Manchester exhibition to commemorate work of ‘Huddersfield’s Picasso’ Desmond Paul Henry

Henry, who became a Philosophy lecturer at Manchester University, took many of the parts from Lancaster Bombers.

He combined the parts with other components to create electronically-operated drawing machines which relied mainly on a ‘mechanics of chance’.

This meant the drawing machines could not be pre-programmed or store information as in a conventional computer and Henry had overall control and could intervene to direct the course of image production.

Henry inserted ballpoint pens into the machines and then tube pens with Indian ink which created the abstract, repetitive line drawings.

Elaine said: “I remember standing and watching him working the machine when I was about three-years-old. It was just about my eye level.

Desmond Paul Henry

“I was intrigued by the machine going round and round and the abstract pictures it made.

“My father was passionate and certainly realised how original his work was when he first exhibited it in 1962.

“But his work never really got accepted by the art world because they didn’t consider it as traditional fine art – it was too progressive.”

Some critics, however, did recognise the originality of Henry’s work.

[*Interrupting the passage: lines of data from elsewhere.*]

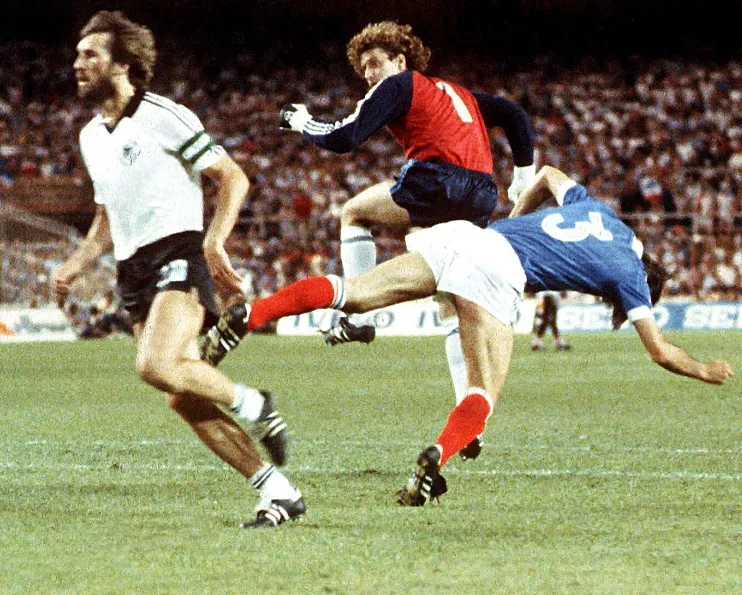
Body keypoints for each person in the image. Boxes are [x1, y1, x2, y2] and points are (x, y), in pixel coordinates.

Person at [199, 164, 734, 507]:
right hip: (499, 270)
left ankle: (252, 314)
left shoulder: (600, 212)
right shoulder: (633, 275)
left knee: (353, 293)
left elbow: (548, 173)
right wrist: (706, 370)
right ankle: (440, 453)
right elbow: (660, 351)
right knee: (484, 392)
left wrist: (512, 219)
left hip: (464, 236)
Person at [214, 22, 534, 462]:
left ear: (400, 60)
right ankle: (468, 424)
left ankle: (356, 315)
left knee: (354, 212)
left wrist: (301, 121)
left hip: (436, 182)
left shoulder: (400, 84)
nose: (368, 74)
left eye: (374, 63)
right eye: (363, 68)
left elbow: (344, 137)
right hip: (481, 194)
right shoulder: (459, 94)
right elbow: (514, 114)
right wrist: (523, 175)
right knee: (450, 297)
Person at [52, 11, 305, 528]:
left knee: (154, 365)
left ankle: (254, 403)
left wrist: (214, 242)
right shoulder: (90, 136)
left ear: (122, 64)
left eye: (90, 54)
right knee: (181, 397)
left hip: (178, 253)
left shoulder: (164, 115)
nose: (78, 63)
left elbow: (232, 178)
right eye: (77, 54)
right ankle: (278, 492)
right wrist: (72, 266)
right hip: (132, 270)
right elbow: (106, 220)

In 1963 the machine drawings were to be featured in Time Magazine, but following the assassination of US President John Kennedy the story was scrapped.

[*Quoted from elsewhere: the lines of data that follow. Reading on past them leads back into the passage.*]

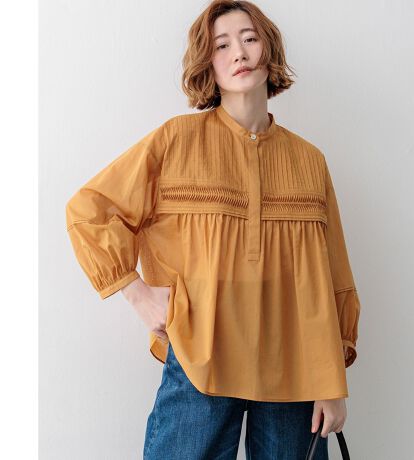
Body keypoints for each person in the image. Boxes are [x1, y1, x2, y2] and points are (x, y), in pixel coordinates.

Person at [65, 1, 361, 459]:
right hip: (200, 355)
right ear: (208, 63)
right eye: (222, 45)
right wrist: (137, 294)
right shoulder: (175, 140)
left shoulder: (309, 160)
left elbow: (332, 274)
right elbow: (90, 210)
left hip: (297, 368)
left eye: (249, 38)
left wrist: (332, 380)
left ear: (268, 50)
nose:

LS Lowry discovered Henry when he won an art competition at Salford Art Gallery and he won a prize for a solo exhibition at the Reid Gallery in London where Lowry encouraged him to display the drawing machine pictures.

The Guardian described the images he produced as being “quite out of this world” and “almost impossible to produce by human hands”.

Henry was dubbed the ‘Picasso of the Machine Age’ for his breakthrough style of art.

Elaine has also compared her father’s work to the art of famous Impressionist artist Jackson Pollock.

She said: “My father referred to his machine-drawings as machine-Pollocks because of both controllable and uncontrollable features in their production, much like Pollock’s drip-painting technique.

“Importantly, it must be remembered my father’s machines relied in part upon a mechanics of chance and were not designed as precision instruments.

“He liked to let them do their own thing.”

Henry was born in Huddersfield in 1921 and died in 2004.

The Manchester exhibition runs until May 7.